Schommel op de veranda

De tijd staat het best stil op momenten die verdacht veel op het gewone leven lijken.

– Brian Andreas, Trusting Soul

‘Mama, ik houd van deze plek.’

Mijn jonge dochter kruipt dicht tegen me aan, terwijl we heen en weer schommelen op de veranda. Het gebouw heeft net een fris geel verfje gekregen en vormt met zijn groen-witte rand het volmaakte decor van deze mooie lentedag. De houten planken onder onze voeten kraken onder onze trage bewegingen.

Hier hebben we ruimte genoeg voor het leven. Onze dag heeft een ritme. We hebben precies genoeg tijd voor wat echt belangrijk is.

Ik vraag me af of het feit dat we toevallig op een schommel zitten die bij een museum hoort, iets zegt over het tempo waarin we tegenwoordig leven.

Vandaag hebben we vrij van werk en school. Ik besluit om niet thuis te blijven zitten en allerlei klussen af te handelen, maar tijd met mijn dochter Julianna door te brengen. We gaan naar het wetenschapsmuseum voor kinderen, een bedrijvig oord waar kinderen allerlei aspecten van de wereld aan het verkennen zijn. Er wordt getoond hoe elektriciteit werkt en er zijn voorwerpen waarmee kinderen reuzenbellen kunnen blazen en duizenden zaadjes kunnen strooien. Er is een echte ambulance, een brandweerauto waar ze in kunnen klimmen en er zijn verkeerslichten die de kinderen mogen bedienen.

Julianna geniet van alles, maar het liefst gaat ze naar de attractie met de schommel, die ‘Stap in het verleden’ heet. Het museum heeft het leven in Silicon Valley nagemaakt, waar we wonen. Tientallen jaren geleden stond de vallei bekend als ‘de vallei van verrukkingen van het hart’. Er stonden miljoenen fruit- en notenbomen op de vruchtbaarste bodem op aarde. Nu is die bodem voor een groot deel bedekt met beton, en boomgaarden kennen we eigenlijk alleen nog maar van foto’s, zoals de grote afbeeldingen aan de muren in dit museum.

In deze replica van het verleden staat ook een oude slijpsteen; er hangen roestige gereedschappen aan een muur in een schuur en er is een antiek schakelbord waarin kinderen draden kunnen pluggen en net doen alsof ze telefoneren.

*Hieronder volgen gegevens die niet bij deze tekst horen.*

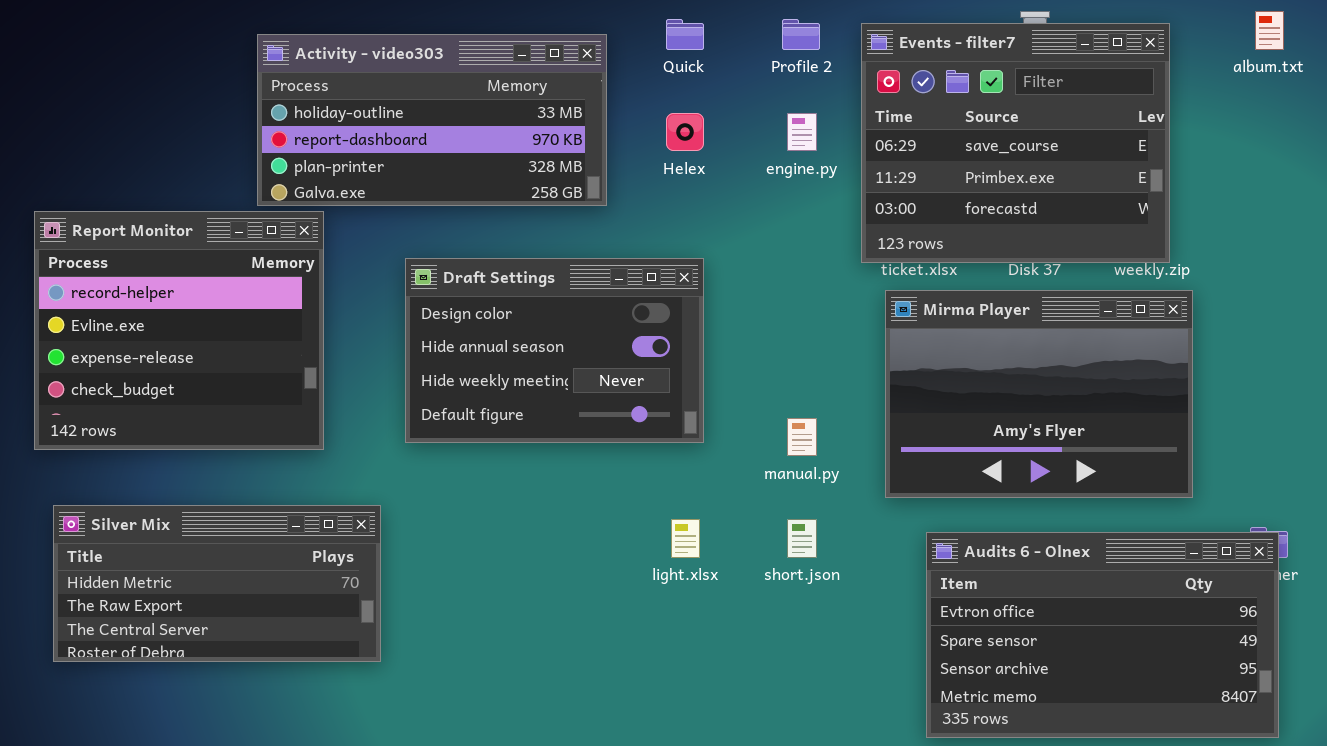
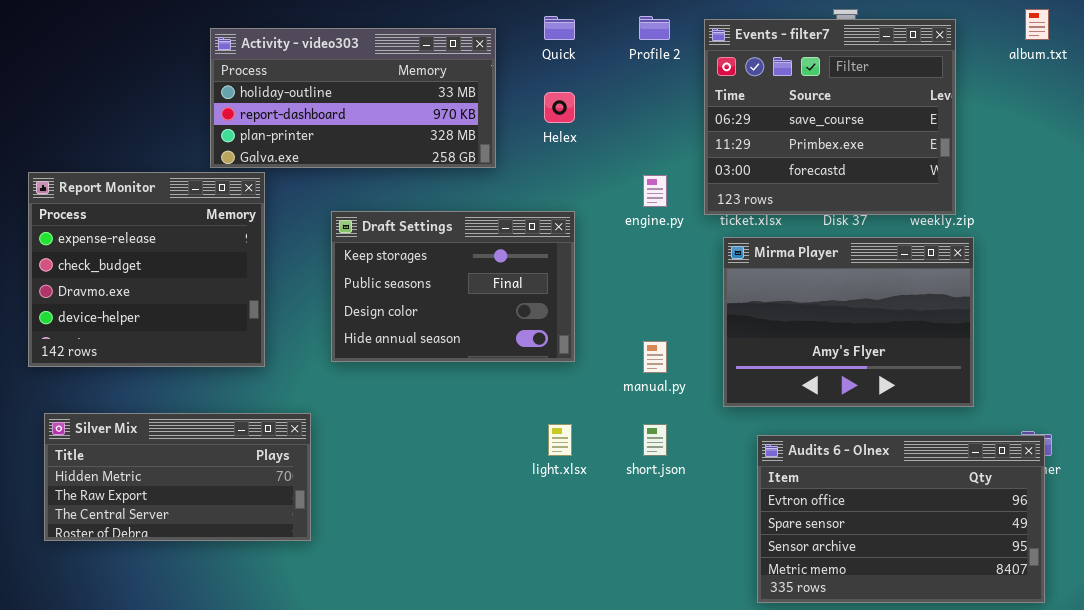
engine.py: [787,113,817,151] -> [643,175,667,207], moved
Report Monitor: [34,211,324,450] -> [28,172,265,367], scrolled down 2 rows
Draft Settings: [405,258,704,443] -> [331,211,575,362], scrolled up 2 rows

In de hoek staat een prototype van een animatieapparaat. Het is een horizontaal wiel met piepkleine kiertjes. Daar draai je aan en als je er doorheen kijkt, zie je opeenvolgende beelden van een dravend paard. Als je door de roterende openingen kijkt, ontstaat de suggestie van beweging.

Terwijl ik met mijn dochter op de veranda zit, komt er een ongeruste moeder langs en rent van het ene naar het andere object. Ze buigt zich over het wiel en draait eraan zonder echt te weten hoe dat moet. Ze kijkt me aan en zegt geërgerd: ‘Het is kapot. Alles hier is kapot.’ Wat ze niet weet, is dat ze moet bukken tot kindhoogte en door de openingetjes moet kijken om de magie te zien.

Op een andere dag had ik die moeder kunnen zijn. Maar deze schommel heeft iets in me veranderd en me naar een kalme, vredige plek overgebracht. Terwijl ik nadenk over alle veranderingen in de laatste eeuw, weet ik niet wat ik er allemaal van moet denken. Ik weet dat we niet terug kunnen. En er zijn ook zeker dingen waarnaar ik niet terugverlang, zoals de oude wringer en het wasbord waar kinderen mee zitten te spelen terwijl we zitten te schommelen.

Toch denk ik onwillekeurig dat er iets belangrijks verloren is gegaan. In naam van de vooruitgang bedekken we de aarde met beton en vragen ons vervolgens af waarom we ons zwaarder vanbinnen voelen. Ons hart voelt een beetje meer gesloten, niet meer zo zacht als ooit. We hebben snelwegen nodig om ergens te komen, maar we brengen er zo veel tijd door dat het geen wonder is dat het zo moeilijk is om het kalmer aan te doen in ons eigen leven. Zonder equivalent van de schommel op de veranda verliezen we misschien een wezenlijk perspectief ten aanzien van de wereld.

Het lijkt mijn dochter niet te deren dat het gele huis eigenlijk alleen maar een façade is of dat we schommelen op een soort filmset. De veranda mag dan niet echt zijn, dat haar moeder tijd maakt om te knuffelen, is wél echt, en meer doet er niet toe.

Even later gaan we naar huis. Als we aankomen, sta ik op onze piepkleine veranda en vraag me af of er een schommel zou kunnen hangen. Maar dan besef ik dat ik niet terug wil stappen in een simpeler verleden. Ik wil volop in het heden stappen. Ik wil een kalmer tempo, knuffelen, de schoonheid die op dit moment om ons heen is, koesteren en in stand houden. Ik wil met mijn volle aandacht aanwezig zijn bij degenen van wie ik houd en ik wil dankbaar zijn voor elk moment.